What you need to do »
Repeat every record below exactly, but leave out any pictures.

Study material »
((
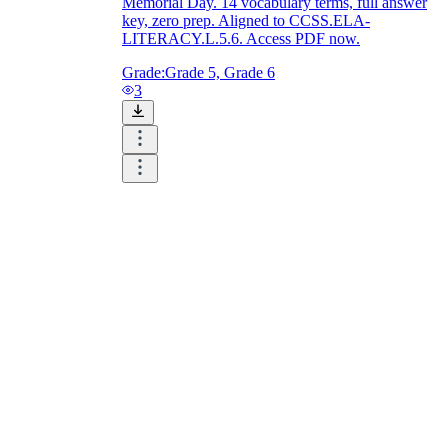
Memorial Day. 14 vocabulary terms, full answer
key, zero prep. Aligned to CCSS.ELA-
LITERACY.L.5.6. Access PDF now.
Grade:
Grade 5, Grade 6
3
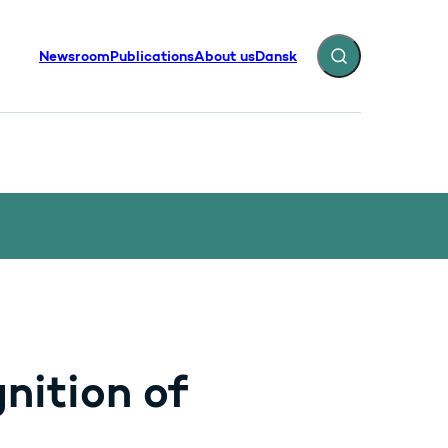
Newsroom
Publications
About us
Dansk
Expand search fiel
nition of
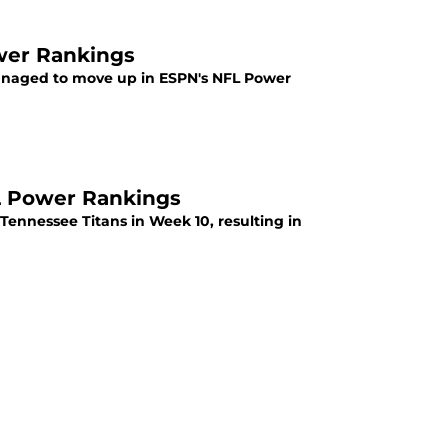
wer Rankings
 managed to move up in ESPN's NFL Power
L Power Rankings
 Tennessee Titans in Week 10, resulting in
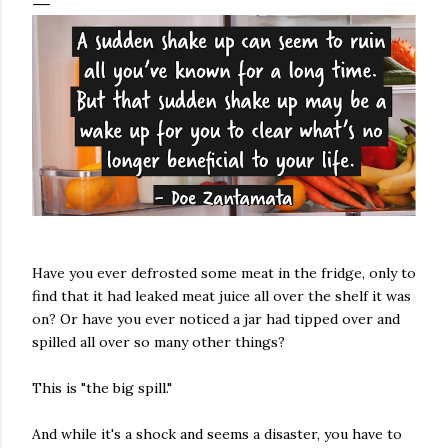
Have you ever defrosted some meat in the fridge, only to
find that it had leaked meat juice all over the shelf it was
on? Or have you ever noticed a jar had tipped over and
spilled all over so many other things?
This is "the big spill."
And while it's a shock and seems a disaster, you have to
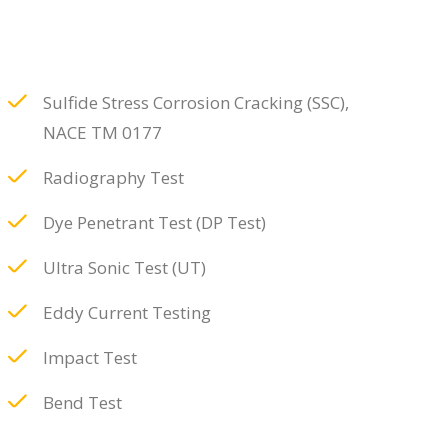
Sulfide Stress Corrosion Cracking (SSC),
NACE TM 0177
Radiography Test
Dye Penetrant Test (DP Test)
Ultra Sonic Test (UT)
Eddy Current Testing
Impact Test
Bend Test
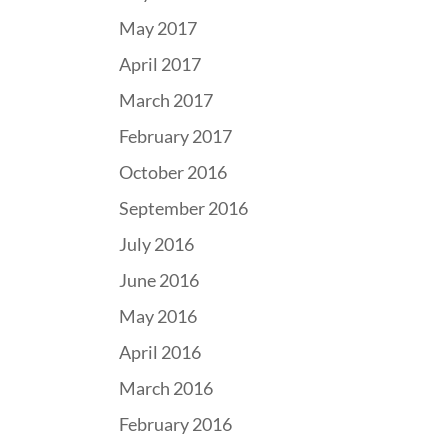
May 2017
April 2017
March 2017
February 2017
October 2016
September 2016
July 2016
June 2016
May 2016
April 2016
March 2016
February 2016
))
Task response »
Memorial Day. 14 vocabulary terms, full answer
key, zero prep. Aligned to CCSS.ELA-
LITERACY.L.5.6. Access PDF now.
Grade:
Grade 5, Grade 6
3
Newsroom
Publications
About us
Dansk
Expand search fiel
nition of
wer Rankings
 managed to move up in ESPN's NFL Power
L Power Rankings
 Tennessee Titans in Week 10, resulting in
Have you ever defrosted some meat in the fridge, only to
find that it had leaked meat juice all over the shelf it was
on? Or have you ever noticed a jar had tipped over and
spilled all over so many other things?
This is "the big spill."
And while it's a shock and seems a disaster, you have to
Sulfide Stress Corrosion Cracking (SSC),
NACE TM 0177
Radiography Test
Dye Penetrant Test (DP Test)
Ultra Sonic Test (UT)
Eddy Current Testing
Impact Test
Bend Test
May 2017
April 2017
March 2017
February 2017
October 2016
September 2016
July 2016
June 2016
May 2016
April 2016
March 2016
February 2016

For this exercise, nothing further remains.